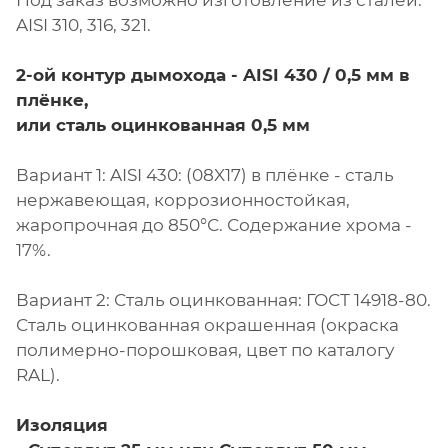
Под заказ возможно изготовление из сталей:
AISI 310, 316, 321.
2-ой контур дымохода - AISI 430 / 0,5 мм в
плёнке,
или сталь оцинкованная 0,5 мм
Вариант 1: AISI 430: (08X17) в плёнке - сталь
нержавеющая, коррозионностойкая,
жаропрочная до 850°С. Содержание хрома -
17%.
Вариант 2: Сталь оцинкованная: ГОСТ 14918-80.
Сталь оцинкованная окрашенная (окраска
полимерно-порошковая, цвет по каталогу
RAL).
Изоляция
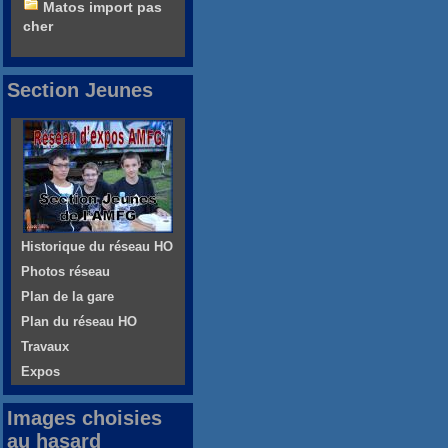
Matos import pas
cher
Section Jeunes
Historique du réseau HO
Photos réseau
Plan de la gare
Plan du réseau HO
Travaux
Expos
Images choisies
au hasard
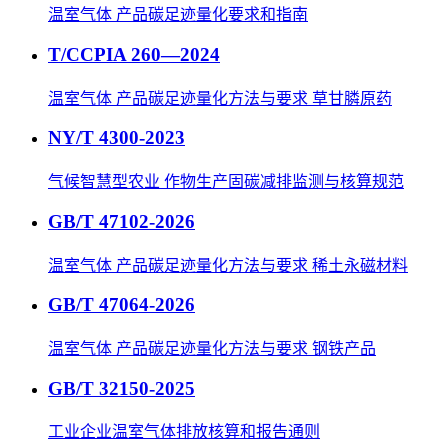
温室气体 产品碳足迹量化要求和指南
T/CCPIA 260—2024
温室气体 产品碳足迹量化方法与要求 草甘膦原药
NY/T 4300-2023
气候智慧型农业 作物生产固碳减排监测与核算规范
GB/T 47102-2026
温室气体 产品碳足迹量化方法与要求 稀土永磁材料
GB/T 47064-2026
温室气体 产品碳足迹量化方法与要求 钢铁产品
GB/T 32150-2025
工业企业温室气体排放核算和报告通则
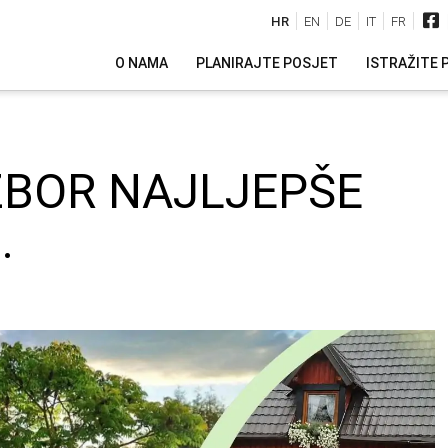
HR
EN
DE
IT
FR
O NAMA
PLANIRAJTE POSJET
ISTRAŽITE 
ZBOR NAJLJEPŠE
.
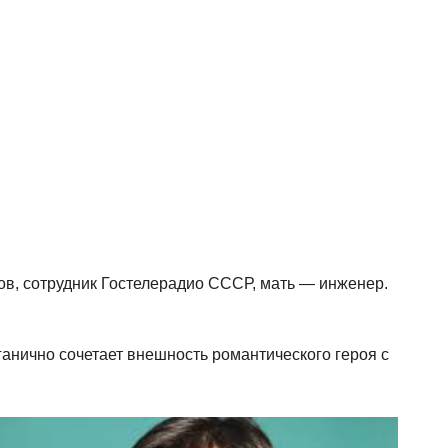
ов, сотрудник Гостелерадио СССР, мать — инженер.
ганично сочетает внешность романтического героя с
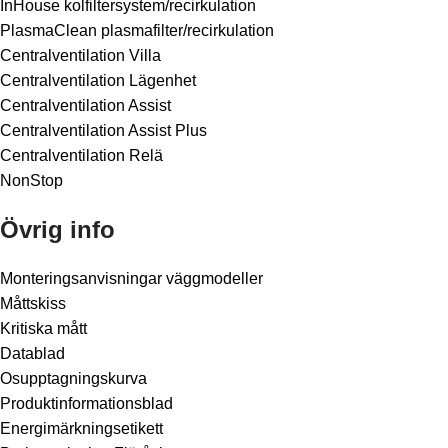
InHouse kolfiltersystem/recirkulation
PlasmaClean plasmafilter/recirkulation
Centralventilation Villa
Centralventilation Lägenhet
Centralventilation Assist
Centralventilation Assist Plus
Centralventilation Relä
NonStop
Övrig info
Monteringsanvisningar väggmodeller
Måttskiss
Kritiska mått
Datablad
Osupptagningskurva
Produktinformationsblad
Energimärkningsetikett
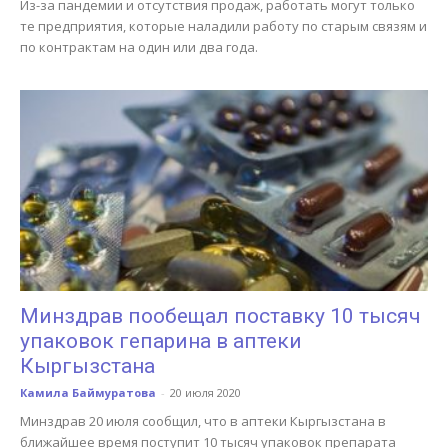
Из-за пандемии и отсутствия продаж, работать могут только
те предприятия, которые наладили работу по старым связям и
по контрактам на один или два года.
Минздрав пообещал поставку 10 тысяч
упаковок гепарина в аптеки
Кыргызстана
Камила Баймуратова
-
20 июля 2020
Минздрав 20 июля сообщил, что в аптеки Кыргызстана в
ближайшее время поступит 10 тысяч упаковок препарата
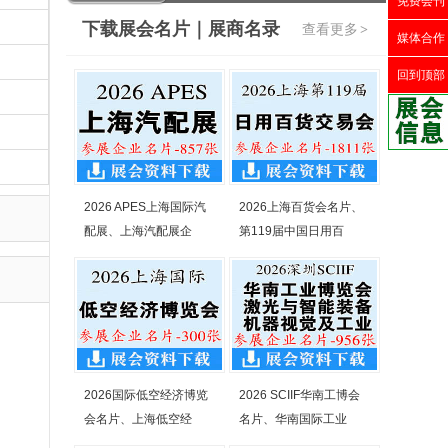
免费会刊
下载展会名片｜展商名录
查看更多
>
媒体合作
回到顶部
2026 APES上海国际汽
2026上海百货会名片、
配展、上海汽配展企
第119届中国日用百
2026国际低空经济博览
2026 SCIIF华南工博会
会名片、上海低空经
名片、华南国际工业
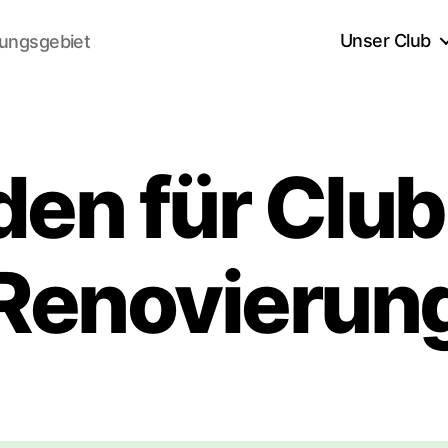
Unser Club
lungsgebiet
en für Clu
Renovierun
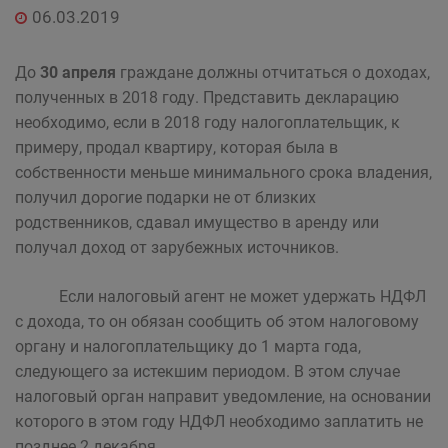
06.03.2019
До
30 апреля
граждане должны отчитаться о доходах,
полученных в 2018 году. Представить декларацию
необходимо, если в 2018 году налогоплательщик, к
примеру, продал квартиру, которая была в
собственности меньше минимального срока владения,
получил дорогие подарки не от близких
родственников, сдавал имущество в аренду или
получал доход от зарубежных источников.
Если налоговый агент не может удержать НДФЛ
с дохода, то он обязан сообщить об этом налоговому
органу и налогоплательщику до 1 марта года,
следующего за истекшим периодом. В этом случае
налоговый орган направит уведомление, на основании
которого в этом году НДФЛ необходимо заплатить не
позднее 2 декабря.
****
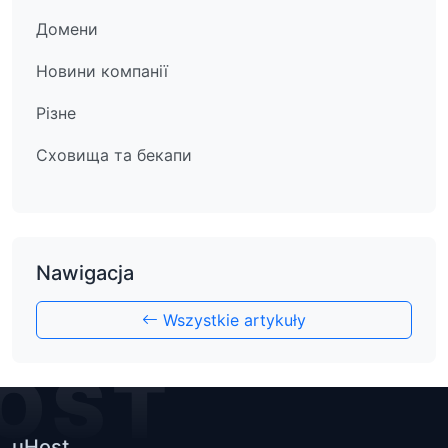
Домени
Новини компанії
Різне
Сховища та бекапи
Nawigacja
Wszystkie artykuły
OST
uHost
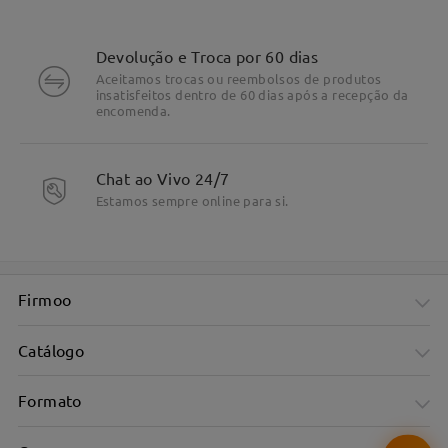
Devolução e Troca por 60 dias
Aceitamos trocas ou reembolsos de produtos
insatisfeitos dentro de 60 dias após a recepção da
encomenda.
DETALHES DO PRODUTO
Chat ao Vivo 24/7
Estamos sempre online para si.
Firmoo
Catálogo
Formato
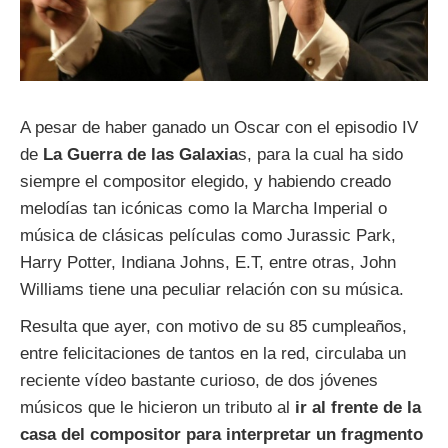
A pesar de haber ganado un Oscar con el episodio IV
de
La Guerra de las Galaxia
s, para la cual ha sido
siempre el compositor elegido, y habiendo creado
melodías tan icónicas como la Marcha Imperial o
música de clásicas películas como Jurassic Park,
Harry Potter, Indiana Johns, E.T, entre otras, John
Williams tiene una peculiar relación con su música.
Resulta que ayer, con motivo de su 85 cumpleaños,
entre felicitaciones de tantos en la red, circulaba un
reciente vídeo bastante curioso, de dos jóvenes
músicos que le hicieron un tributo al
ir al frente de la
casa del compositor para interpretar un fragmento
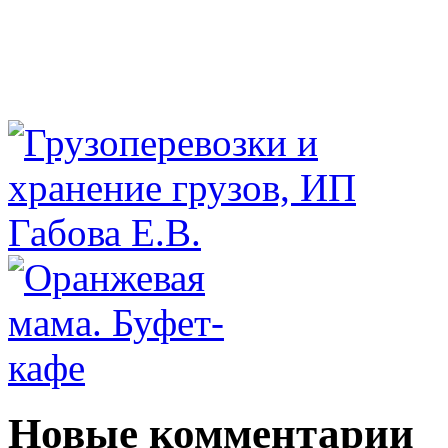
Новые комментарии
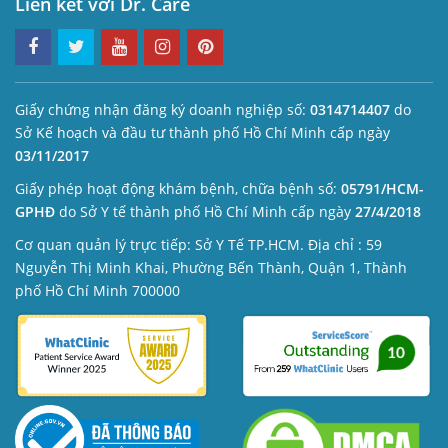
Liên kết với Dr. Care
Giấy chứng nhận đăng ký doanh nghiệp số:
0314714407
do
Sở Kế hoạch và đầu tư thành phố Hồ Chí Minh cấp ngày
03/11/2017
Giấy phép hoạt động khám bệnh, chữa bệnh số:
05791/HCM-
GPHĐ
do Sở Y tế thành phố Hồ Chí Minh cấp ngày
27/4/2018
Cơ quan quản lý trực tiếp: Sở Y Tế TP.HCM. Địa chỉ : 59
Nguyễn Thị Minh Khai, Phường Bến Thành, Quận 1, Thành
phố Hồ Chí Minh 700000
****
(ABOUT THIS EXERCISE)
Please transcribe the material line for line, beginning at the line that contains "InHouse kolfiltersystem/recirkulation" and stopping after the line that contains "ближайшее время поступит". Leave the pictures out.

(EXERCISE RESPONSE)
InHouse kolfiltersystem/recirkulation
PlasmaClean plasmafilter/recirkulation
Centralventilation Villa
Centralventilation Lägenhet
Centralventilation Assist
Centralventilation Assist Plus
Centralventilation Relä
NonStop
Övrig info
Monteringsanvisningar väggmodeller
Måttskiss
Kritiska mått
Datablad
Osupptagningskurva
Produktinformationsblad
Energimärkningsetikett
Из-за пандемии и отсутствия продаж, работать могут только
те предприятия, которые наладили работу по старым связям и
по контрактам на один или два года.
Минздрав пообещал поставку 10 тысяч
упаковок гепарина в аптеки
Кыргызстана
Камила Баймуратова
-
20 июля 2020
Минздрав 20 июля сообщил, что в аптеки Кыргызстана в
ближайшее время поступит 10 тысяч упаковок препарата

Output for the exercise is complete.